§ Excerto do texto:

· · · ·

E tudo acabou na quarta-feira?

JAcQUEs TOU AQUI!

Jacques Arlindo dos Santos

Tristeza não tem fim, felicidade sim…

A felicidade do pobre parece, a grande ilusão do Carnaval…

António Carlos Jobim e Luís Bonfá

À hora em que dou por terminada a redacção deste texto é conhecido, divulgado e emotivamente discutido o resultado das eleições gerais em Angola no pleito de 2022. A vitória (antecipadamente anunciada) do MPLA, conseguida com as dificuldades prognosticadas e naturalmente consumadas, escolhos que jamais enfrentara e hipótese nunca sonhada, vai obrigar certamente o histórico partido a ter no futuro imediato, os pés melhor assentes no chão e, necessariamente, deixar de andar nas nuvens. No imediato, terá que responder à contestação da UNITA/FPU, que argumenta resultados completamente diferentes dos anunciados pela CNE. A população fica com a noção, clara agora, de que Angola já não é a mesma e clama por mudança significativa. Desde logo, requere competência para a sua governação. Sendo mais claro, acha-se com o direito de dizer que merece ser melhor dirigida e, em consequência, ser beneficiada com tudo o que o país tem e pode dar-lhe. 

A UNITA, melhor dizendo a Frente Patriótica Unida, convém não esquecer, escreveu uma página bonita no processo eleitoral do país e no seu curto historial (que se espera venha a manter-se com a necessária melhoria da sua organização), e se não houver nada em contrário que modifique o resultado anunciado, pode esperar brevemente pela transformação das lágrimas da sua decepção, noutras de maior satisfação que podem naturalmente ocorrer ainda antes de 2027, na disputa autárquica que se exige aconteça breve (só falta mesmo a aprovação de uma lei para o ramalhete da legislação estar pronto).

· · · ·

§ Tarefa obrigatória:
No texto sobre as eleições de 2022 em Angola, o que a UNITA/FPU argumenta ao contestar o resultado?

§ Linhas:
· · · ·

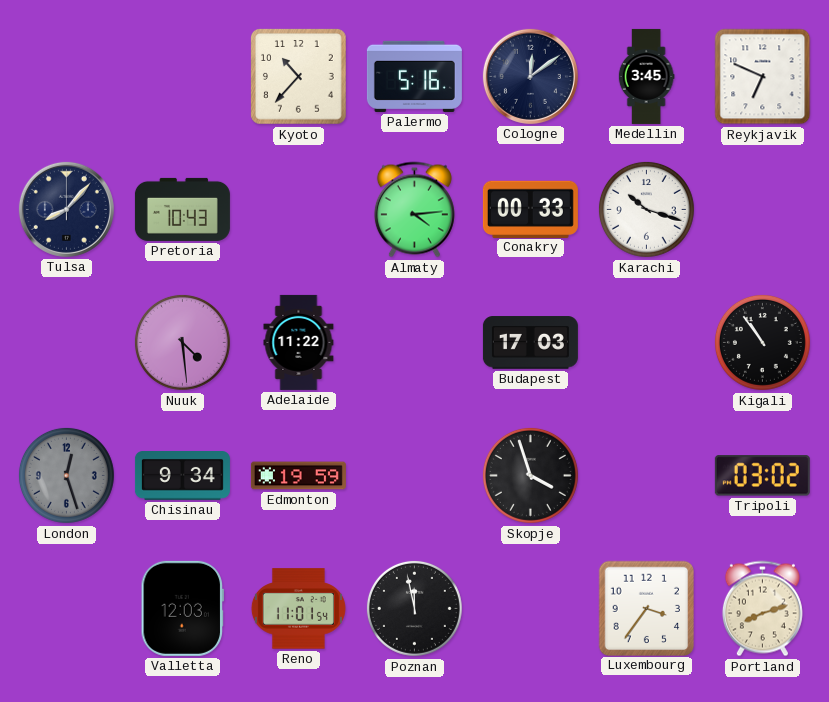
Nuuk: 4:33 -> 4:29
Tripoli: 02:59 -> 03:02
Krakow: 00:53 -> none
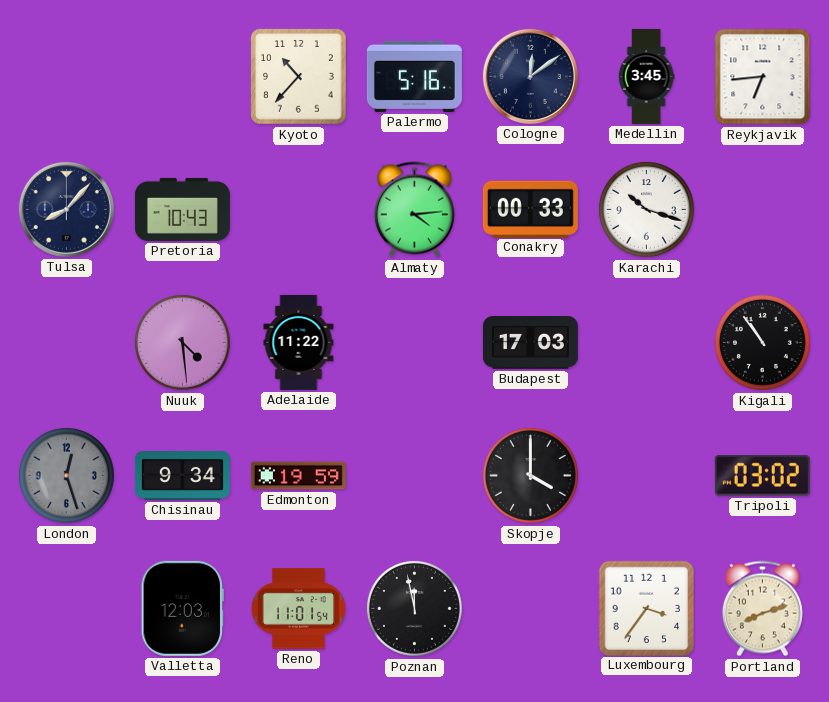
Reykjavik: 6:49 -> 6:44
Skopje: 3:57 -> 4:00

· · · ·

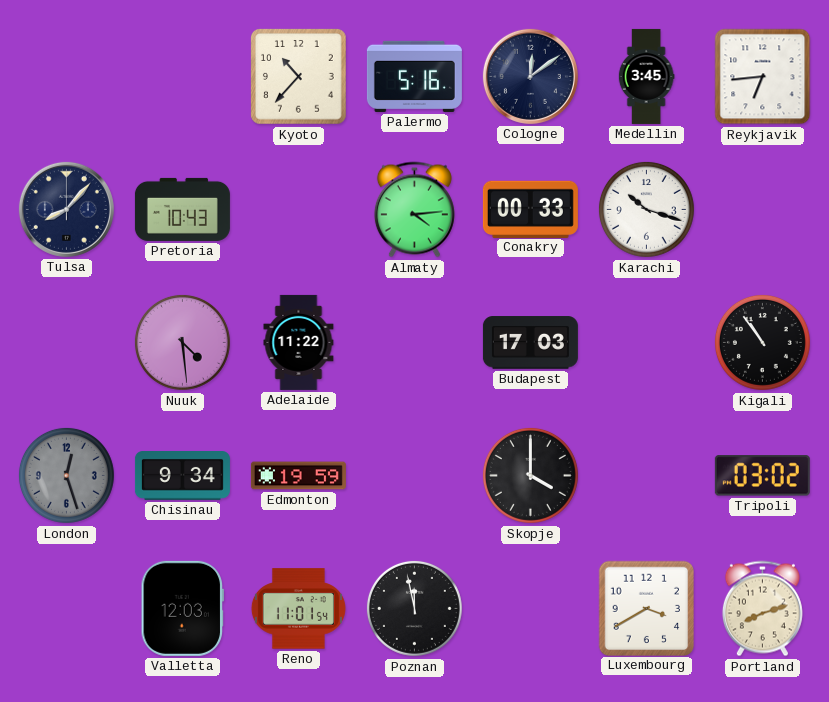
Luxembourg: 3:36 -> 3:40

· · · ·

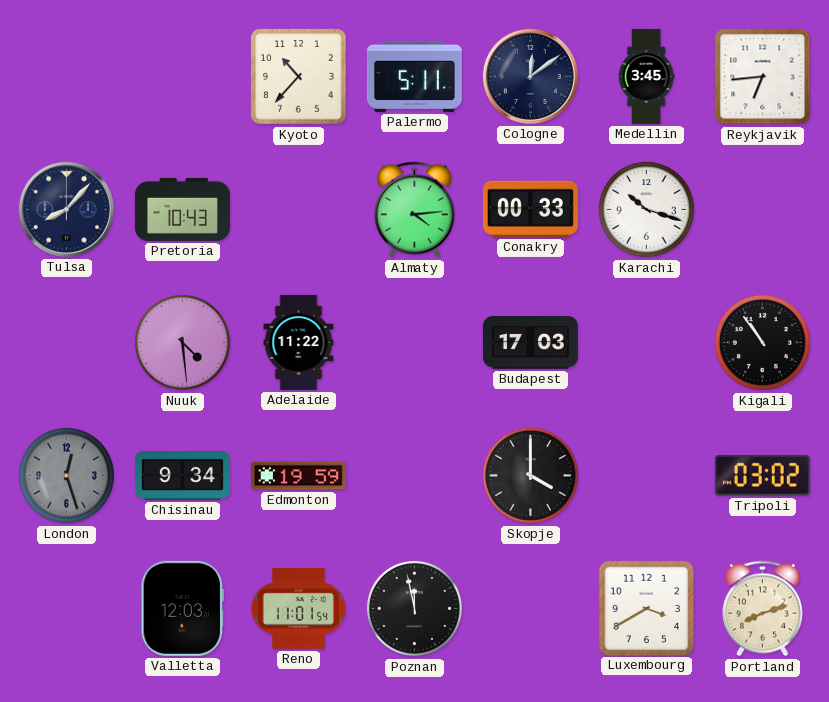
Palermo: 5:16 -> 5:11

· · · ·

§ Solução do exercício:
Argumenta que os resultados são completamente diferentes dos anunciados pela CNE.